> [Things to do]
a) From the joke collection below, list every toy named under "Most Unsafe Christmas Toys."
b) In the joke collection below, by what percentage does alcohol increase the size of the send button?
c) Please extend the joke collection below with a few more short one-liners in the same style, picking up after its final joke about the police officer.

> [Passage provided]

^^^^^^^^

Fact: Alcohol increases the size of the send button by 89%
Remember to check on elderly neighbours in this hot weather, as they usually have ice creams in the freezer.
Our dog runs away so much, I’m just going to spray paint our phone number on her side.
Seriously guys, you have no idea how much nothing I can accomplish when I’m on Twitter.
Most Unsafe Christmas Toys:
Fisher-Price My First Deep Fryer
LEGO Chewables
Nicotine Patch Dolls
Barbie’s Poorly Wired Dream House
My cousin: “i just closed a big deal today that is going to make me a ton of money!”
Me: “some guy name Queef Nuggets RTed me”
[watching friend input his password on a website]
ME: dude, your password is just 10 asterisks? not very secure
[SyFy pitch meeting]
Me: A hurricane of cats! PURRICANE!
Producer: Hmmm
Me: A tidal wave of cows! MOONAMI!
Producer: I’m gonna say no
Me: An earthquake of ducks! EARTHQUACK!
Producer: Please leave
Me: *being dragged out by security* FLYPHOOOooon
I place my finger on the police officer’s lips. “Shhh. Look, we were both speeding, ok? I forgive you.”

^^^^^^^^

> [Records shown]
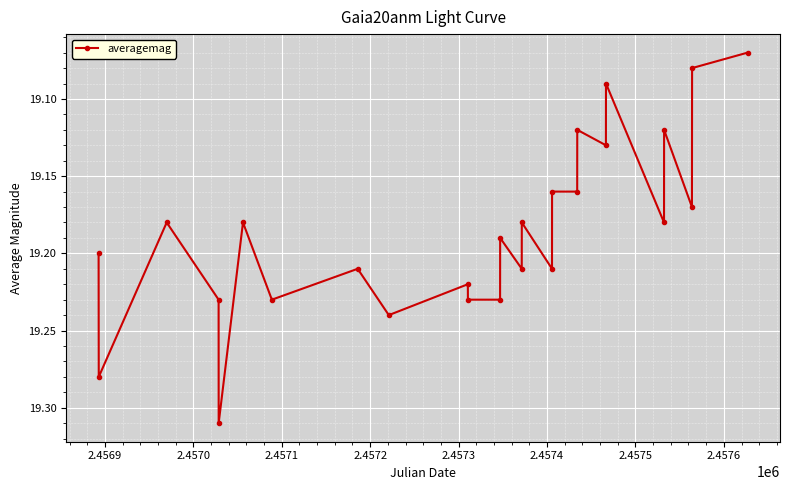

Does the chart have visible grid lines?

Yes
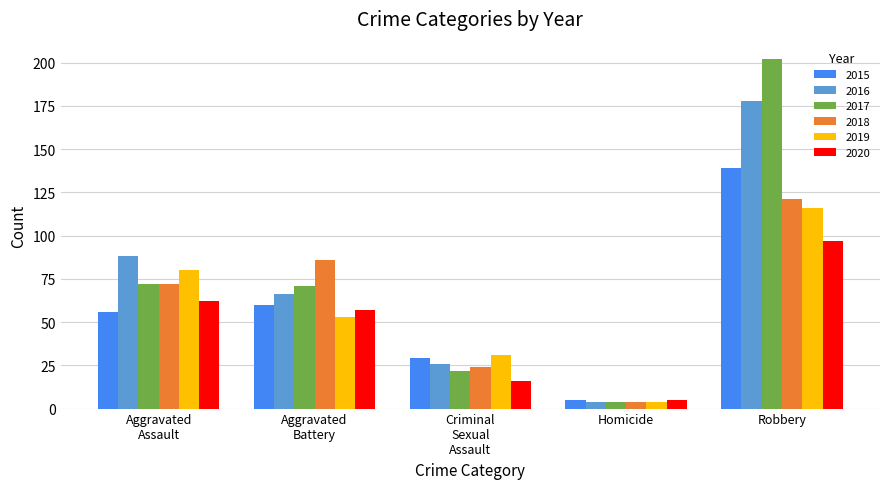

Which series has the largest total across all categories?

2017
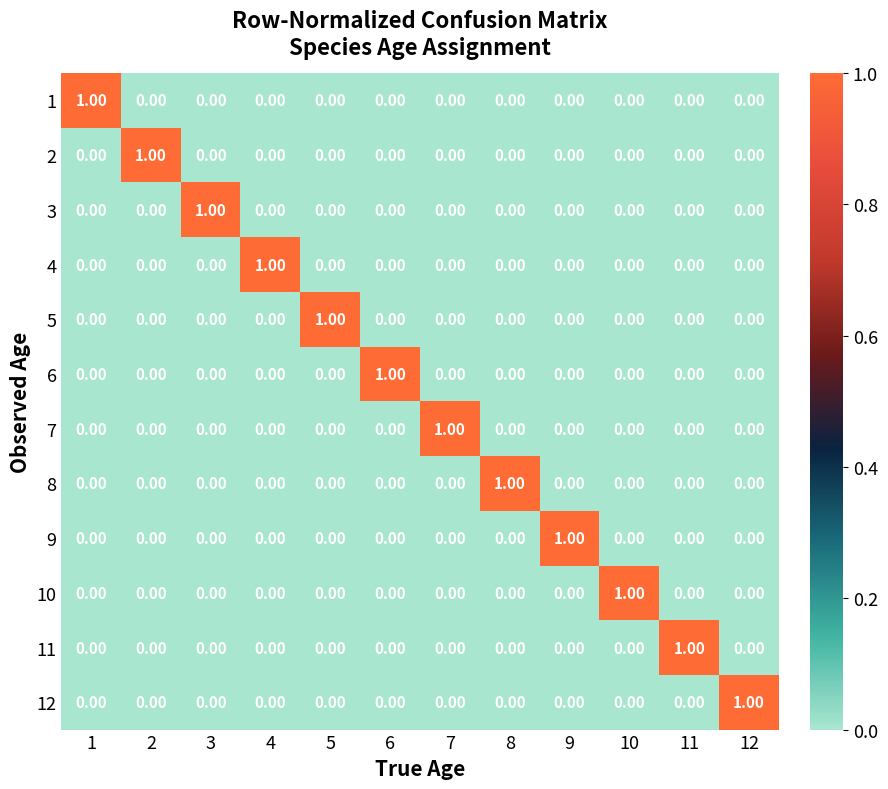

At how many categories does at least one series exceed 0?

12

^^^^^^^^

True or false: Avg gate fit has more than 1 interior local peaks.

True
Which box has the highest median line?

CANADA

^^^^^^^^

> [Answers]
a) Fisher-Price My First Deep Fryer; LEGO Chewables; Nicotine Patch Dolls; Barbie's Poorly Wired Dream House

b) 89%

c)
I don’t think this bowl of Reese’s Peanut Butter Cups on my desk is making me as indispensable to the workplace as I had hoped.
“Invisible Woman” just followed me.
I did not see that coming.
Me: I want a serious long term relationship
Literally anyone: Hey I’m interested in you!
Me: *shivers* better hide in bed for 6 months.
* Runs Baywatch-style into oncoming traffic *
My bluetooth headphones just paired with a car driving by like they were trying to escape
Christmas inflatables are like college kids, full of life at night and face down on the lawn in the morning.
Twitter when Franz Ferdinand got shot would have been the best day ever
The filling in fortune cookies tastes like paper..
LinkedIn is the best dating app because you know whether your potential love knows how to use Microsoft Excel.